Key Numbers
- USD/JPY hit 151.20 on Friday, its lowest since 2023 (ForexLive)
- USD/JPY has been trading above 150.00 for 12 consecutive days (FXStreet News)
- US‑Iran draft agreement talks stalled, keeping dollar strength steady (ForexLive)
- US CPI in April was 2.7% YoY, below the 3.2% forecast (FXStreet News)
Bottom Line
USD/JPY surged to 151.20, breaking a 12‑day trend above 150.00. Investors holding short JPY positions face increased risk of margin calls and tighter stop‑loss levels.
USD/JPY edged higher to 151.20 on Friday, its lowest since 2023. The rise tightens the short‑term JPY risk for forex traders and could trigger margin calls on leveraged positions.
Why This Matters to You
If you are shorting JPY or using JPY as collateral, the new 151.20 level pushes your stop‑losses closer to the 150.00 support. A further dip could trigger automatic liquidations and widen spreads.
Yen Bias Remains Bearish Amid Stalled Iran Talks
ForexLive reports that the USD/JPY pair continued to edge higher as the yen bias stayed bearish, despite a quiet U.S.–Iran negotiation backdrop. The pair’s daily climb to 151.20 marks the lowest level since March 2023, a stark reversal of the 149.00 support seen in early January (ForexLive). The sustained pressure on the yen reflects persistent risk‑off sentiment in Asia and a lack of decisive U.S. policy signals (ForexLive).
US Dollar Holds Ground While Markets Await Iran Deal
The dollar index hovered near 99.50, indicating modest resilience despite geopolitical uncertainty (FXStreet News). The U.S. CPI print of 2.7% YoY in April fell short of the 3.2% forecast, easing inflation fears and supporting the dollar’s near‑term strength (FXStreet News). This backdrop keeps the USD/JPY pair poised for further upside if the dollar remains anchored.

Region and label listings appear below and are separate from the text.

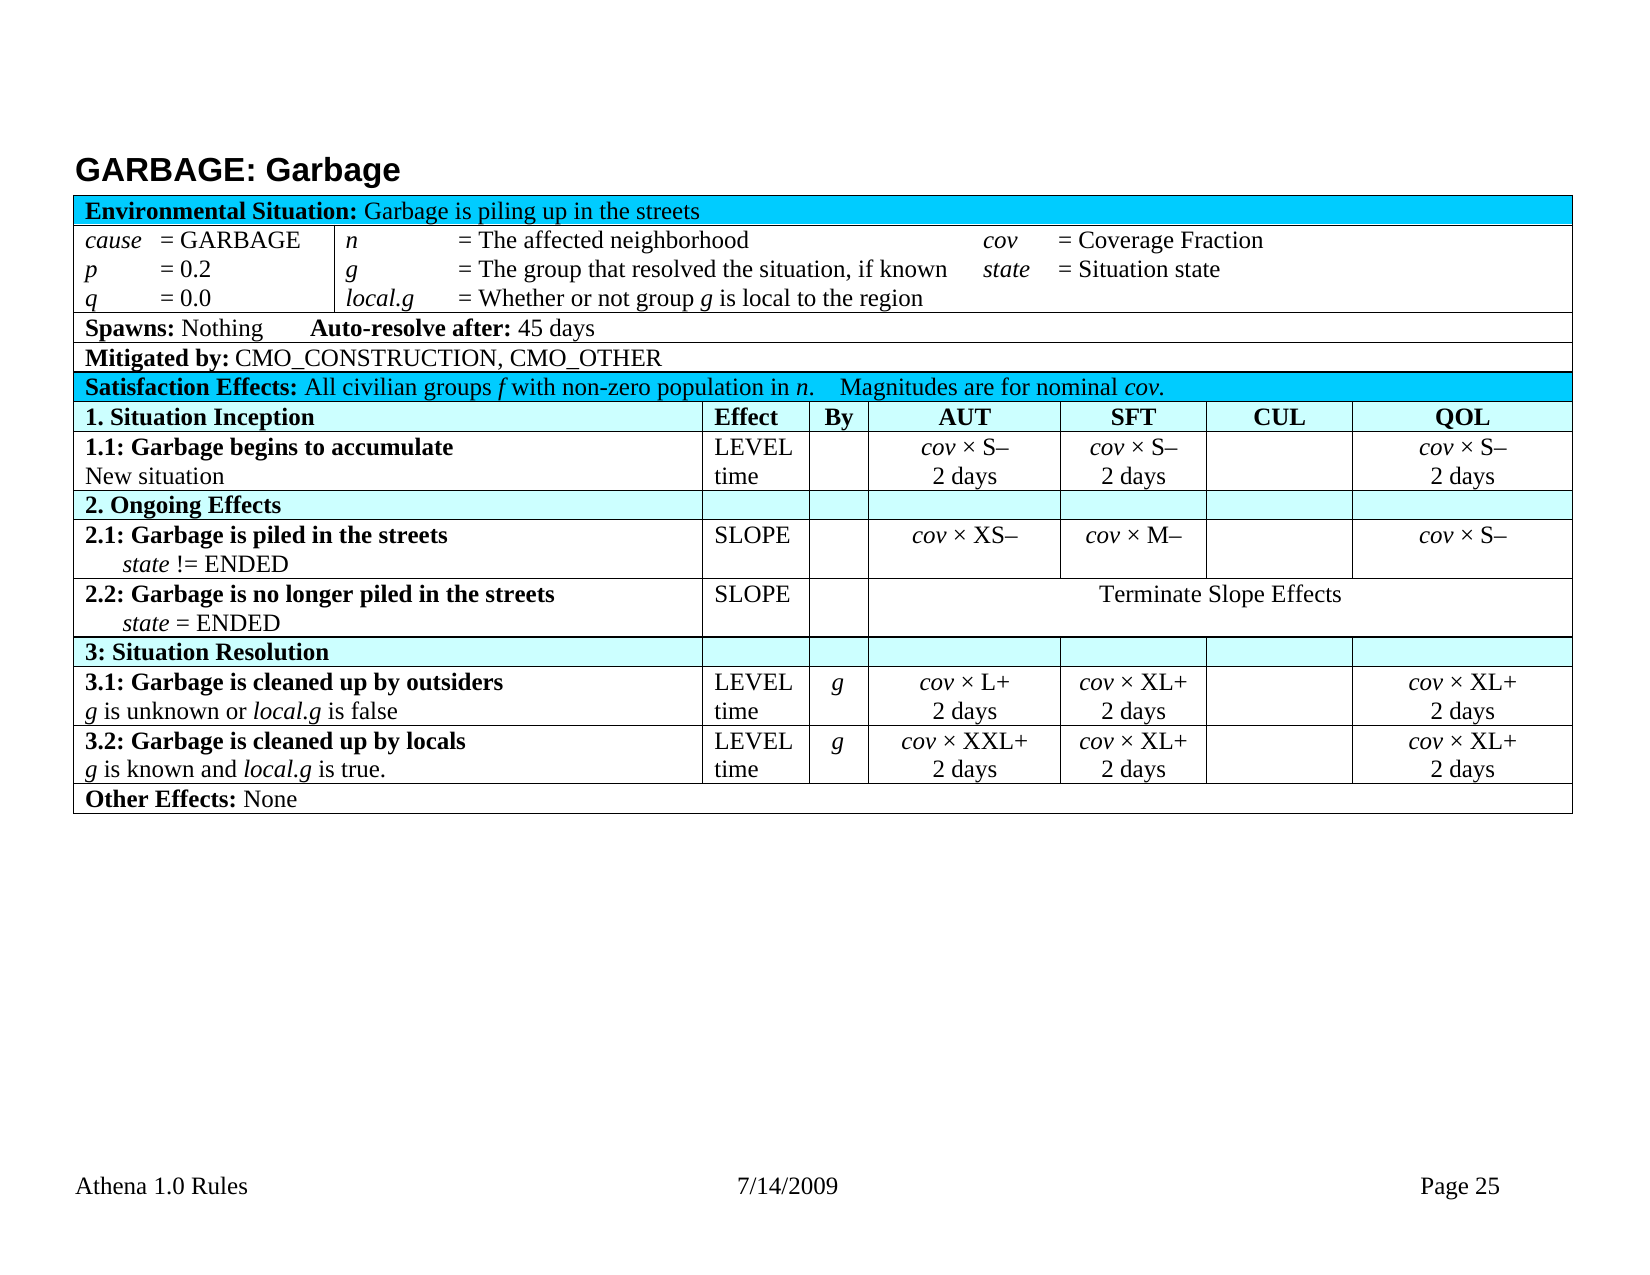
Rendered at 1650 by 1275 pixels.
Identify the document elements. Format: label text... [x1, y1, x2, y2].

table_cell [1207, 491, 1352, 519]
table_cell 2.1: Garbage is piled in the streets state != ENDED [74, 520, 702, 578]
table_cell cov × XL+ 2 days [1061, 726, 1206, 783]
table_cell [810, 638, 868, 666]
table_cell cov × XL+ 2 days [1353, 726, 1572, 783]
table_cell 3: Situation Resolution [74, 638, 702, 666]
table_cell cov × XS– [869, 520, 1060, 578]
text GARBAGE: Garbage [75, 150, 1575, 188]
table_cell cov × L+ 2 days [869, 667, 1060, 725]
table_cell 2.2: Garbage is no longer piled in the streets state = ENDED [74, 579, 702, 636]
table_cell Satisfaction Effects: All civilian groups f with non-zero population in n. Magnitudes are for nominal cov. [74, 373, 1572, 401]
table_cell cov × S– 2 days [869, 432, 1060, 489]
table_cell cov × XXL+ 2 days [869, 726, 1060, 783]
table_cell n = The affected neighborhood cov = Coverage Fraction g = The group that resolved the situation, if known state = Situation state local.g = Whether or not group g is local to the region [335, 226, 1572, 312]
table_cell LEVEL time [703, 726, 809, 783]
table_cell Terminate Slope Effects [869, 579, 1572, 636]
table_cell cov × S– [1353, 520, 1572, 578]
table_cell 3.2: Garbage is cleaned up by locals g is known and local.g is true. [74, 726, 702, 783]
table_cell [810, 491, 868, 519]
table_cell [1207, 520, 1352, 578]
table_cell cov × M– [1061, 520, 1206, 578]
table_header Environmental Situation: Garbage is piling up in the streets [74, 196, 1572, 224]
table_cell LEVEL time [703, 667, 809, 725]
table_cell [1353, 638, 1572, 666]
table_cell [810, 432, 868, 489]
table_cell cause = GARBAGE p = 0.2 q = 0.0 [74, 226, 334, 312]
table_cell [1353, 491, 1572, 519]
table_cell [810, 579, 868, 636]
table_cell Effect [703, 402, 809, 431]
table_cell [703, 638, 809, 666]
table_cell 1.1: Garbage begins to accumulate New situation [74, 432, 702, 489]
table_cell [1207, 638, 1352, 666]
table_cell [1061, 491, 1206, 519]
table_cell [869, 638, 1060, 666]
table_cell SLOPE [703, 579, 809, 636]
table_cell cov × XL+ 2 days [1353, 667, 1572, 725]
table_cell [810, 520, 868, 578]
table_cell SFT [1061, 402, 1206, 431]
table_cell Other Effects: None [74, 784, 1572, 813]
table_cell By [810, 402, 868, 431]
table_cell g [810, 726, 868, 783]
table_cell cov × XL+ 2 days [1061, 667, 1206, 725]
table_cell 2. Ongoing Effects [74, 491, 702, 519]
table_cell [1061, 638, 1206, 666]
table_cell Spawns: Nothing Auto-resolve after: 45 days [74, 313, 1572, 342]
table_cell SLOPE [703, 520, 809, 578]
table_cell [1207, 667, 1352, 725]
table_cell cov × S– 2 days [1353, 432, 1572, 489]
table_cell [703, 491, 809, 519]
table_cell cov × S– 2 days [1061, 432, 1206, 489]
table_cell [869, 491, 1060, 519]
table_cell AUT [869, 402, 1060, 431]
table_cell 3.1: Garbage is cleaned up by outsiders g is unknown or local.g is false [74, 667, 702, 725]
table_cell LEVEL time [703, 432, 809, 489]
table_cell [1207, 726, 1352, 783]
table_cell QOL [1353, 402, 1572, 431]
table_cell 1. Situation Inception [74, 402, 702, 431]
table_cell [1207, 432, 1352, 489]
table_cell CUL [1207, 402, 1352, 431]
table_cell g [810, 667, 868, 725]
table_cell Mitigated by: CMO_CONSTRUCTION, CMO_OTHER [74, 343, 1572, 371]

Potential Trigger Points for JPY Reversal
The 150.00 level has acted as a psychological and technical support for the last 12 days (FXStreet News). A break below 149.80 could signal a reversal and expose short JPY traders to margin calls (FXStreet News). Conversely, a rebound above 152.00 would confirm the yen’s weakness and widen the spread for buyers.
What to Watch
- USD/JPY reaction to the U.S. Federal Reserve’s upcoming policy statement (next week) — a hawkish tone could push the pair above 152.00
- Japanese central bank (BOJ) minutes (this week) — any dovish remarks may soften the yen
- US CPI release on June 12 (Q3 2026) — a print above 3.0% could reinforce dollar strength
| Bull Case | Bear Case |
|---|---|
| USD/JPY breaches 152.00, confirming yen weakness and widening spreads for short JPY positions (ForexLive) | USD/JPY breaks below 149.80, triggering margin calls for short JPY traders and forcing a rapid yen rebound (FXStreet News) |
Do you think the current dollar‑yen dynamics will persist or will a sudden yen rally reshape forex risk‑management strategies?
Key Terms
- Margin Call — a demand by a broker for a trader to deposit more funds to cover potential losses.
- Support Level — a price point where a currency tends to find buying interest and reverse higher.
- Hawkish — a monetary policy stance that favors higher interest rates to curb inflation.